Bu sinsi hastalığın temel nedeninin damar sertliği (ateroskleroz) olduğunu ifade eden Doç. Dr. Arısoy, risk faktörlerini şöyle sıraladı:
-
Yüksek tansiyon
-
Yüksek kolesterol ve diyabet
-
Sigara kullanımı
-
İlerleyen yaş
-
Hareketsiz yaşam tarzı ve obezite
-
Ailede damar hastalığı öyküsü
"Geçer" Deyip İhmal Etmeyin!
Şah damarı tıkanıklığının en tehlikeli yanı, uzun süre hiçbir belirti vermeden ilerleyebilmesidir. Ancak bazı sinyallerin asla göz ardı edilmemesi gerektiğini belirten Doç. Dr. Arısoy, şu uyarılarda bulundu: "Yüzde, kolda veya bacakta aniden gelişen güçsüzlük, konuşma güçlüğü, tek gözde yaşanan ani görme kaybı veya bulanıklık, şiddetli baş dönmesi ve denge kaybı en önemli belirtilerdir. Bu şikayetler bazen birkaç dakika sürer ve kendiliğinden geçebilir. Ancak bu durum 'geçici iskemik atak' olarak adlandırılır ve büyük bir felcin habercisidir. Bu yüzden derhal bir sağlık kuruluşuna başvurulmalıdır."

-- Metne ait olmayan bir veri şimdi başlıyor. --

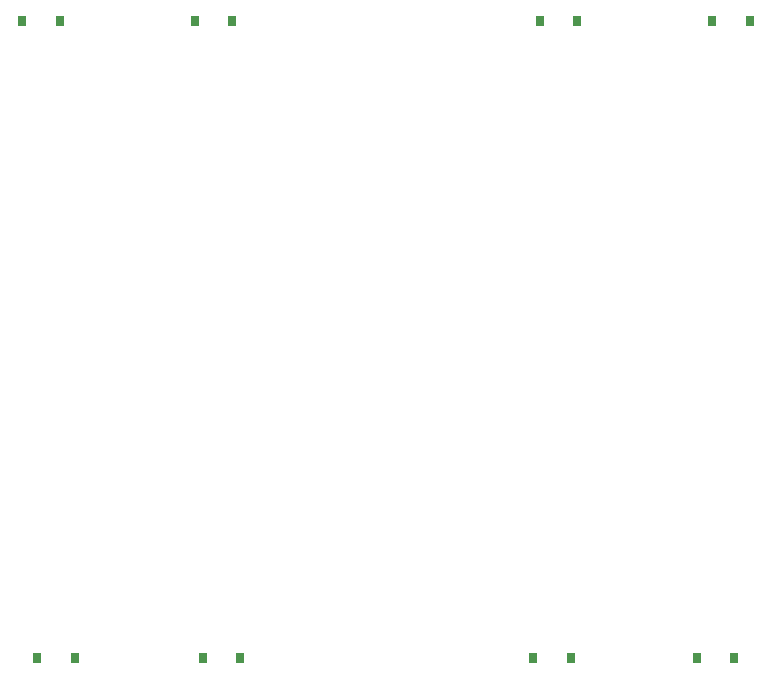
<source format=gbr>
%TF.GenerationSoftware,KiCad,Pcbnew,9.0.4*%
%TF.CreationDate,2025-09-18T14:59:58+02:00*%
%TF.ProjectId,blackpants,626c6163-6b70-4616-9e74-732e6b696361,V2.5*%
%TF.SameCoordinates,Original*%
%TF.FileFunction,Paste,Top*%
%TF.FilePolarity,Positive*%
%FSLAX46Y46*%
G04 Gerber Fmt 4.6, Leading zero omitted, Abs format (unit mm)*
G04 Created by KiCad (PCBNEW 9.0.4) date 2025-09-18 14:59:58*
%MOMM*%
%LPD*%
G01*
G04 APERTURE LIST*
%ADD10R,0.670000X0.830000*%
G04 APERTURE END LIST*
D10*
%TO.C,D15*%
X48641202Y-165639999D03*
X45471202Y-165639999D03*
%TD*%
%TO.C,D16*%
X62650002Y-165639999D03*
X59480002Y-165639999D03*
%TD*%
%TO.C,D18*%
X104500002Y-165639999D03*
X101330002Y-165639999D03*
%TD*%
%TO.C,D22*%
X102630002Y-111709999D03*
X105800002Y-111709999D03*
%TD*%
%TO.C,D21*%
X88015002Y-111704999D03*
X91185002Y-111704999D03*
%TD*%
%TO.C,D20*%
X58815002Y-111709999D03*
X61985002Y-111709999D03*
%TD*%
%TO.C,D19*%
X44224754Y-111707538D03*
X47394754Y-111707538D03*
%TD*%
%TO.C,D17*%
X90650002Y-165639999D03*
X87480002Y-165639999D03*
%TD*%
M02*

</source>
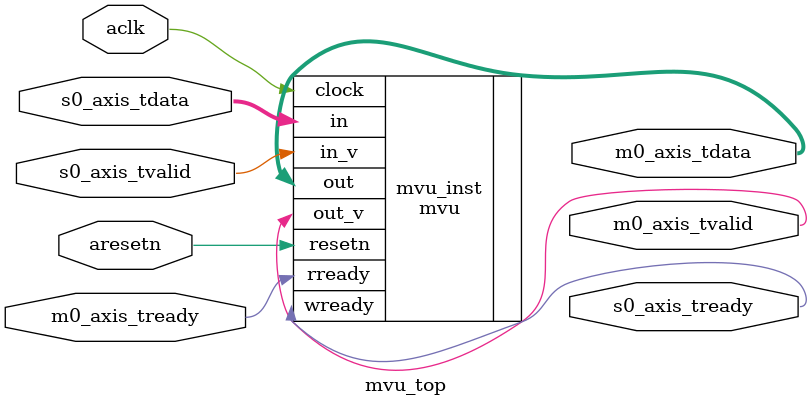
<source format=v>

`timescale 1ns/1ns
 
module mvu_top #(
    parameter   KDim=2, // Kernel dimensions
    parameter   IFMCh=4,// Input feature map channels
    parameter   OFMCh=4,// Output feature map channels or the number of filter banks
    parameter   SIMD=2, // Number of input columns computed in parallel
    parameter   PE=2, // Number of output rows computed in parallel
    parameter   TSrcI=8, // DataType of the input activation (as used in the MAC)
    parameter   TW=1, // Word length of individual weights
    parameter   TDstI=16, // DataType of the output activation (as generated by the activation) 
    parameter   OP_SGN=0, // Enumerated values showing signedness/unsignedness of input activation/weights
    parameter   TI = SIMD*TSrcI,
    parameter   TO = PE*TDstI
) (    
    input           aresetn, // active low synchronous reset
    input           aclk, // main clock
    // Axis Stream interface
    input [TI-1:0]  s0_axis_tdata, // input stream
    input           s0_axis_tvalid, // input valid
    output          s0_axis_tready, // input ready
    output          m0_axis_tvalid, // output valid
    output [TO-1:0] m0_axis_tdata, // output stream
    input           m0_axis_tready // output ready
);
 
mvu #(
    .KDim    (KDim      ), 
    .IFMCh   (IFMCh     ), 
    .OFMCh   (OFMCh     ), 
    .SIMD    (SIMD      ), 
    .PE      (PE        ), 
    .TSrcI   (TSrcI     ), 
    .TW      (TW        ), 
    .TDstI   (TDstI     ), 
    .OP_SGN  (OP_SGN    )
) mvu_inst(
    .resetn(aresetn),
    .clock(aclk),
    .rready(m0_axis_tready),
    .wready(s0_axis_tready),
    .in(s0_axis_tdata),
    .in_v(s0_axis_tvalid),
    .out_v(m0_axis_tvalid),
    .out(m0_axis_tdata)
);
      
endmodule // mvu_top

</source>
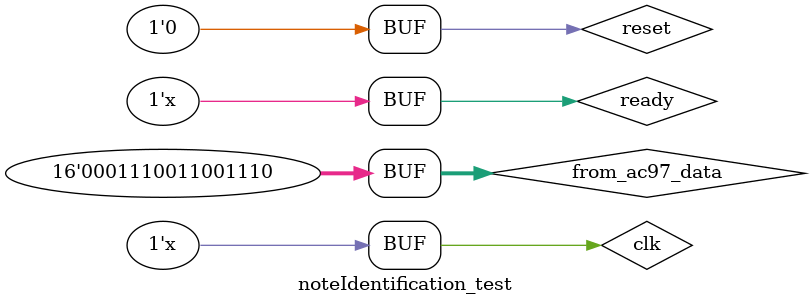
<source format=v>
`timescale 1ns / 1ps


module noteIdentification_test;

	// Inputs
	reg reset;
	reg clk;
	reg ready;
	reg [15:0] from_ac97_data;

	// Outputs
	wire [3:0] note;
	wire readVal;

	// Instantiate the Unit Under Test (UUT)
	noteIdentification uut (
		.reset(reset), 
		.clk(clk), 
		.ready(ready), 
		.from_ac97_data(from_ac97_data), 
		.note(note), 
		.readVal(readVal)
	);

	always #1 clk = !clk;
	always #50 ready = !ready;

	initial begin
		// Initialize Inputs
		reset = 0;
		clk = 0;
		ready = 0;
		from_ac97_data = 0;

		// Wait 100 ns for global reset to finish
		#100;
      from_ac97_data = 16'b0001110011001110;
		// Add stimulus here

	end
      
endmodule


</source>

Erken Teşhis Hayat Kurtarır
Hastalığın tanısında ses dalgalarıyla damarları görüntüleyen ağrısız bir yöntem olan doppler ultrasonografinin yeterli olduğunu belirten Arısoy, tedavi sürecinin ise hastalığın seviyesine göre planlandığını söyledi. Yaşam tarzı değişiklikleri ve ilaç tedavisinin ilk adım olduğunu, ileri vakalarda ise cerrahi veya stent gibi yöntemlerle damarın açılarak beynin güvence altına alındığını belirtti. Doç. Dr. Arısoy, "Kendinizde veya bir yakınınızda bu belirtileri fark ederseniz, vakit kaybetmeden bir hekime danışın. Unutmayın, erken teşhis hayat kurtarır" diyerek sözlerini noktaladı.